Arrow-right Camera
The Spokesman-Review Newspaper
Spokane, Washington  Est. May 19, 1883

Al-Qaida leader charged at Guantanamo Bay

Former commander suspected in multiple attacks

Richard A. Serrano McClatchy-Tribune

FORT MEADE, Md. – After seven years in custody at Guantanamo Bay, a former top al-Qaida commander and confidant of Osama bin Laden was arraigned Wednesday by U.S. military authorities there, pushing his case into the troubled military tribunal system.

Abdul Hadi al-Iraqi faces non-capital murder charges for his suspected role in a series of high-profile terrorist attacks.
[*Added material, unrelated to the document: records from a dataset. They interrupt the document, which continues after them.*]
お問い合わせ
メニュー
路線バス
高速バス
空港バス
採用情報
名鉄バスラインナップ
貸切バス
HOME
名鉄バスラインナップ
If convicted, he could be imprisoned for life.

Prosecutors say Hadi spent nearly two decades running al-Qaida training camps and orchestrating assaults in Pakistan and Afghanistan. They say he sat at bin Laden’s side when al-Qaida terrorists hijacked four U.S. passenger planes and killed nearly 3,000 people on Sept. 11, 2001.

Hadi appeared in court in a white turban and robe, stroking a long silvery beard and looking older than his 53 years.

He declined to enter a plea to the charges.

Speaking in Arabic, he complained that one of his attorneys was leaving the case and demanded a replacement. The judge, Navy Capt. J. Kirk Waits, granted his request.

Hadi is considered a high-value detainee, and the military’s 14-page charge sheet alleges he played a role in 63 separate acts of terrorism as he rose through al-Qaida’s ranks.

A man of many aliases, he oversaw suicide bombings, roadside attacks by improvised bombs, and other campaigns in which he swore “there shall be no survivors,” the document says.

Hadi is believed to have taken over al-Qaida’s Al Farouk training camp in eastern Afghanistan in 1996. He became bin Laden’s liaison to the Afghan Taliban as they rose to power, and later was assigned by bin Laden to run al-Qaida’s insurgency in Iraq after the U.S.-led invasion in 2003, the charge sheet says.

Prosecutors say Hadi met repeatedly with bin Laden in the early summer of 2001 to discuss the coming assaults on New York and the Pentagon.

Hadi is the 12th prisoner at the U.S. military prison at Guantanamo Bay, Cuba, to be charged under the Obama administration.